Het was de oceanograaf en zeezeiler Charles J. Moore die de Great Pacific garbage patch ontdekte, maar de negentienjarige Delftse student Boyan Slat denkt er nu een oplossing voor gevonden te hebben. Met een installatie met grijparmen wil hij de grote hoeveelheden plastic die in de oceanen drijven, opvissen. Want het is duidelijk dat de plastic afvalberg de mensheid boven het hoofd groeit. Waar te beginnen?
De vergaarbakken van ons plastic zijn vijf megadraaikolken in de oceanen. Twee van deze zogenoemde gyres liggen in de Atlantische Oceaan, twee in de Stille Oceaan en één in de Indische Oceaan. Via zeestromingen wordt het plastic dat we met z’n allen direct of via rivieren in zee dumpen, uiteindelijk naar deze megadraaikolken afgevoerd.
De kolken zijn tot wel duizenden kilometers in doorsnee. Ze worden aangedreven door de wind en de draaiing van de aarde. De watertemperatuur, de diepte van de zee en de ligging van de landmassa’s, bepalen de precieze locatie van de kolken.
Afvalputje van de mensheid
In de Stille Oceaan zijn de megadraaikolken het beste onderzocht. Ze lijken te fungeren als de afvalput van de mensheid van de 21ste en 20ste eeuw. Dagelijks komt er wereldwijd 12.000 ton plastic afval in het water terecht. Deze plastic soep bestaat uit een mix van grote en kleine stukjes plastic, met veel drijvend piepschuim aan het wateroppervlak en uiteengevallen plastic dat op grotere diepte zweeft. Het plastic dat hier bijeen is gedreven, valt in de loop van de tijd uiteen in kleine stukjes plastic, die langzaam naar beneden kunnen zakken. Dat uiteenvallen kan wel duizend jaar duren.
Een groot probleem is dat het plastic afval ook door zeedieren wordt opgegeten. Zo kunnen zeevogels en -schildpadden het plastic aanzien voor een lekkere sardien of een sappige kwal. Biologen die de magen van (dode) Noordse Stormvogels opensneden, ontdekten dat ze allemaal in meer of mindere mate plastic in hun maag hadden.

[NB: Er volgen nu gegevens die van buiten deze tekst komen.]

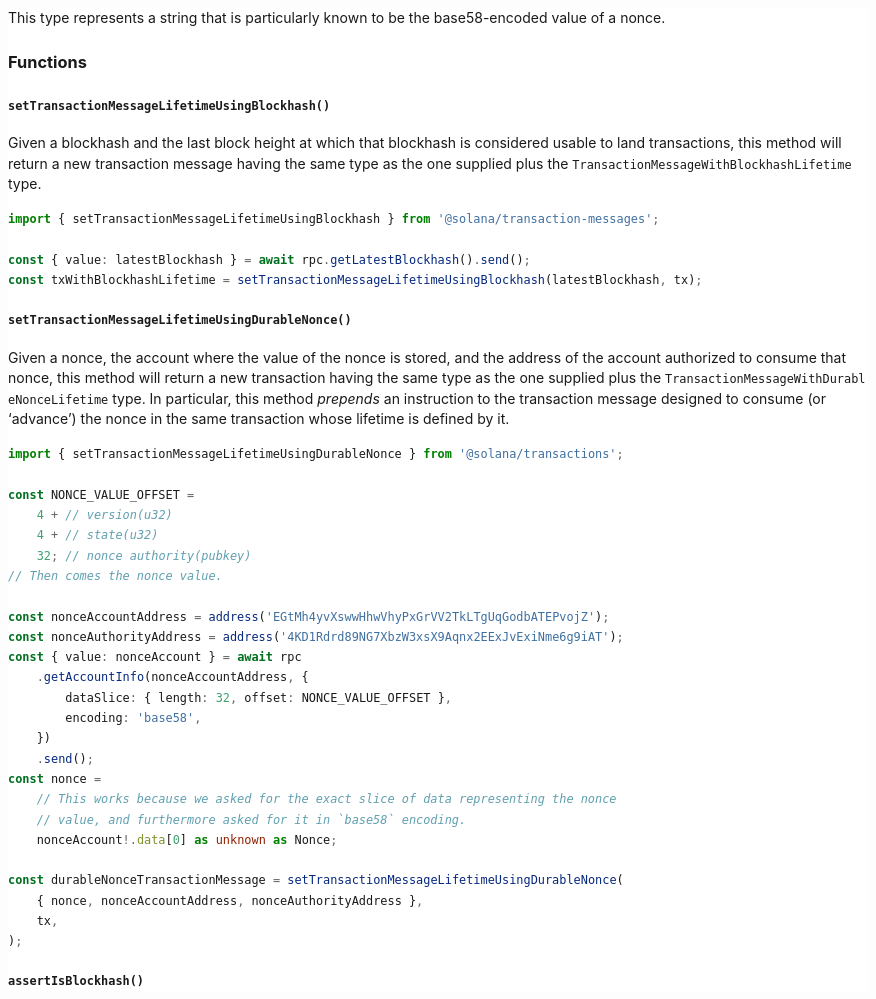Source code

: This type represents a string that is particularly known to be the base58-encoded value of a nonce.

### Functions

#### `setTransactionMessageLifetimeUsingBlockhash()`

Given a blockhash and the last block height at which that blockhash is considered usable to land transactions, this method will return a new transaction message having the same type as the one supplied plus the `TransactionMessageWithBlockhashLifetime` type.

```ts
import { setTransactionMessageLifetimeUsingBlockhash } from '@solana/transaction-messages';

const { value: latestBlockhash } = await rpc.getLatestBlockhash().send();
const txWithBlockhashLifetime = setTransactionMessageLifetimeUsingBlockhash(latestBlockhash, tx);
```

#### `setTransactionMessageLifetimeUsingDurableNonce()`

Given a nonce, the account where the value of the nonce is stored, and the address of the account authorized to consume that nonce, this method will return a new transaction having the same type as the one supplied plus the `TransactionMessageWithDurableNonceLifetime` type. In particular, this method _prepends_ an instruction to the transaction message designed to consume (or &lsquo;advance&rsquo;) the nonce in the same transaction whose lifetime is defined by it.

```ts
import { setTransactionMessageLifetimeUsingDurableNonce } from '@solana/transactions';

const NONCE_VALUE_OFFSET =
    4 + // version(u32)
    4 + // state(u32)
    32; // nonce authority(pubkey)
// Then comes the nonce value.

const nonceAccountAddress = address('EGtMh4yvXswwHhwVhyPxGrVV2TkLTgUqGodbATEPvojZ');
const nonceAuthorityAddress = address('4KD1Rdrd89NG7XbzW3xsX9Aqnx2EExJvExiNme6g9iAT');
const { value: nonceAccount } = await rpc
    .getAccountInfo(nonceAccountAddress, {
        dataSlice: { length: 32, offset: NONCE_VALUE_OFFSET },
        encoding: 'base58',
    })
    .send();
const nonce =
    // This works because we asked for the exact slice of data representing the nonce
    // value, and furthermore asked for it in `base58` encoding.
    nonceAccount!.data[0] as unknown as Nonce;

const durableNonceTransactionMessage = setTransactionMessageLifetimeUsingDurableNonce(
    { nonce, nonceAccountAddress, nonceAuthorityAddress },
    tx,
);
```

#### `assertIsBlockhash()`


[code-style-prettier-image]: https://img.shields.io/badge/code_style-prettier-ff69b4.svg?style=flat-square
[code-style-prettier-url]: https://github.com/prettier/prettier
[npm-downloads-image]: https://img.shields.io/npm/dm/@solana/transactions/rc.svg?style=flat
[npm-image]: https://img.shields.io/npm/v/@solana/transactions/rc.svg?style=flat
[npm-url]: https://www.npmjs.com/package/@solana/transactions/v/rc
[semantic-release-image]: https://img.shields.io/badge/%20%20%F0%9F%93%A6%F0%9F%9A%80-semantic--release-e10079.svg
[semantic-release-url]: https://github.com/semantic-release/semantic-release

Volgens de Verenigde Naties is in vijf jaar tijd het aantal diersoorten dat last heeft van plastic in de oceanen meer dan verdubbeld. Als dieren het plastic in hun maag krijgen, verdwijnt hun hongergevoel en eten ze minder. Hierdoor raken ze verzwakt. Ook kunnen dieren verstrikt raken in het plastic. Schildpadden en dolfijnen, die aan het wateroppervlak ademhalen, kunnen hierdoor stikken.

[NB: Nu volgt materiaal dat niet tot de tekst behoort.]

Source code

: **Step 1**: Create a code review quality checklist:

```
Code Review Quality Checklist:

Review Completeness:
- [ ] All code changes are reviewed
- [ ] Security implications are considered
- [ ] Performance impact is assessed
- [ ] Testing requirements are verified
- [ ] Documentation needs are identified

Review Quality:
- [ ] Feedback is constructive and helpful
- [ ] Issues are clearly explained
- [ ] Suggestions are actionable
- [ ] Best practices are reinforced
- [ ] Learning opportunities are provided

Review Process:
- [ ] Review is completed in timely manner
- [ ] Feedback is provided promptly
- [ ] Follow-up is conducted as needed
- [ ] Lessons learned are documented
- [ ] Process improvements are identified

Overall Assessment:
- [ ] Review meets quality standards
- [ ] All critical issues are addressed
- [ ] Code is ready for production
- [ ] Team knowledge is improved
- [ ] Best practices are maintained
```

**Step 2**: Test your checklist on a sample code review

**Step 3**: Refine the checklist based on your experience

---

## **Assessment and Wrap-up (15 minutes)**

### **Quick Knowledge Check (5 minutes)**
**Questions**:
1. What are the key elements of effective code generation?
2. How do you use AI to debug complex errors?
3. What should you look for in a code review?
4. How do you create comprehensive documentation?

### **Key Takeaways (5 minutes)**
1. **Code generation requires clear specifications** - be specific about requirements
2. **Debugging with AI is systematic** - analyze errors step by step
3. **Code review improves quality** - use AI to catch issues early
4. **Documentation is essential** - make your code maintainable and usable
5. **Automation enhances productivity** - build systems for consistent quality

Uiteindelijk zal de afvalsoep ook de mens bereiken omdat het in onze voedselketen terechtkomt. De kleinste stukjes plastic hebben daarbij de akelige eigenschap dat ze als een spons gifstoffen uit het zeewater in zich opnemen, die zo in organen van vissen, en dus ook in ons voedsel, terechtkomen.
‘Verrijkt’ met microplastics
Het probleem van de plastic soep is genoegzaam bekend, desondanks verschijnen er steeds meer consumentenproducten die zijn ‘verrijkt’ met stukjes plastic. Vooral cosmetica (lipgloss, mascara), douchegels en tandpasta bevatten kleine plastic bolletjes, om bijvoorbeeld te scrubben en je tanden witter te krijgen. Ook deze plastic deeltjes belanden uiteindelijk in de zee.
Waterbedrijven zijn niet in staat de kleine deeltjes uit het afvalwater te zuiveren. Dat is vooral zo zuur omdat het plastic in scrubmiddelen heel goed vervangen kan worden door natuurlijke, afbreekbare scrubbers, zoals gemalen abrikozenpitten of kokosvezels.